** Text passage follows **

|Isis Pharmaceuticals Initiates Clinical Study of ISIS-HTT Rx in Patients With Huntington's Disease|
CARLSBAD, Calif., July 21, 2015 /PRNewswire/ -- Isis Pharmaceuticals, Inc. (NASDAQ: ISIS) today announced that it has initiated a Phase 1/2a clinical study of ISIS-HTTRx in patients with Huntington's disease (HD). ISIS-HTTRx is the first therapy to enter clinical development that is designed to directly target the cause of the disease by reducing the production of the protein responsible for HD. HD is a rare genetic neurological disease in which patients experience deterioration of both mental abilities and physical control. Presently, there are no disease-modifying treatments for HD, with current therapies focused only on treating disease symptoms. ISIS-HTTRx has been granted orphan drug designation by the European Medicines Agency for the treatment of patients with HD. Orphan drug designation is granted to products designed to diagnose, prevent or treat life-threatening or very serious conditions that affect not more than five in 10,000 persons in the European Union.
"Initiating the clinical study of ISIS-HTTRx in patients with HD is the first step in developing a treatment that could significantly impact a patient's disease. It is also an important milestone in our collaboration with Roche. As we advance this program, we will continue to benefit from Roche's scientific expertise in developing therapeutics for neurodegenerative conditions," said B. Lynne Parshall, chief operating officer of Isis Pharmaceuticals.
The randomized, placebo-controlled, dose escalation Phase 1/2a clinical study will evaluate the safety and activity of ISIS-HTTRx in patients with early stage HD. In this study, ISIS-HTTRx will be administered intrathecally as an injection directly into the cerebral spinal fluid. Intrathecal administration of antisense drugs has been shown to be well tolerated in multiple clinical studies in patients.
"The initial development of this antisense drug for Huntington's disease came out of a longstanding productive partnership between Isis and CHDI, and its advancement now to clinical trial is testament to Isis' perseverance and scientific expertise," said Robi Blumenstein, president of CHDI Management, which oversees the activities of CHDI Foundation, a nonprofit research organization exclusively dedicated to the development of therapies that will slow the progression of HD. "It's exciting that therapeutic candidates grounded in the biology of Huntington's disease are finally making their way to clinical trial."

** End of Text passage **

**Directions for this task:**
Reproduce without alteration the portion of the press release above on the Huntington's disease study that begins at the words "The randomized, placebo-controlled, dose" and stops after the words "studies in patients.".

** Supplied material follows **

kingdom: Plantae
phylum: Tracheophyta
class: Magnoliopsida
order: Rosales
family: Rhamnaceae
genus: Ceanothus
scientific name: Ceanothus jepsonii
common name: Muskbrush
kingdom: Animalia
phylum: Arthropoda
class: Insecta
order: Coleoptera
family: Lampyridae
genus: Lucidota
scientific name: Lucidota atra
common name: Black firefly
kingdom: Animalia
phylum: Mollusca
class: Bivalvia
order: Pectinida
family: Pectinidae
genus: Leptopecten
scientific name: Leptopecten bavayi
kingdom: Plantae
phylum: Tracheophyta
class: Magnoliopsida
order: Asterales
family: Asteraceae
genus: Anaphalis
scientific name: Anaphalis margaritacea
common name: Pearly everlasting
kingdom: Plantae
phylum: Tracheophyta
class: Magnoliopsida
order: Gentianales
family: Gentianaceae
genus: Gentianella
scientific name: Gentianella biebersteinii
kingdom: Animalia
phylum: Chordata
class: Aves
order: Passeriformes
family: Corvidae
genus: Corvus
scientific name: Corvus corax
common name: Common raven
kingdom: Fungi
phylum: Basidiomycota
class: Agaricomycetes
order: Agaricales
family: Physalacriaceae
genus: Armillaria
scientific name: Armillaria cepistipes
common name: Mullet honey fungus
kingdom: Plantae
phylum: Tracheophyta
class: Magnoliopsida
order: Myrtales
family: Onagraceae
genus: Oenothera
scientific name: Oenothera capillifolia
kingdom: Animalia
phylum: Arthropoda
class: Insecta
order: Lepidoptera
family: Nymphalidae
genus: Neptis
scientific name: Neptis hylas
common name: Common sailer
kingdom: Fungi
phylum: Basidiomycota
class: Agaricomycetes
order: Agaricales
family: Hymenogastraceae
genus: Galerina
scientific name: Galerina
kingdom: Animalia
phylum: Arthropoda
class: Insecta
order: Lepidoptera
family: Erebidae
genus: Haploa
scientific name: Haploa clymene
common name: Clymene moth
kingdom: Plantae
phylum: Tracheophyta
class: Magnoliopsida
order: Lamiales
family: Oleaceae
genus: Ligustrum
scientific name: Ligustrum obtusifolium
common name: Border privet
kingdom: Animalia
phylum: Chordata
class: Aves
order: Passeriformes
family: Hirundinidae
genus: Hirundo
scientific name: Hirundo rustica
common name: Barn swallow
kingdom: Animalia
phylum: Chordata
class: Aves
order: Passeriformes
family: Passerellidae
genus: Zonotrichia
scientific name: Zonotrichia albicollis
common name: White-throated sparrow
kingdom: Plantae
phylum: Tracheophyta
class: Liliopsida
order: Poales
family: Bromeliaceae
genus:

** End of Supplied material **

**Solution to the exercise:**
The randomized, placebo-controlled, dose escalation Phase 1/2a clinical study will evaluate the safety and activity of ISIS-HTTRx in patients with early stage HD. In this study, ISIS-HTTRx will be administered intrathecally as an injection directly into the cerebral spinal fluid. Intrathecal administration of antisense drugs has been shown to be well tolerated in multiple clinical studies in patients.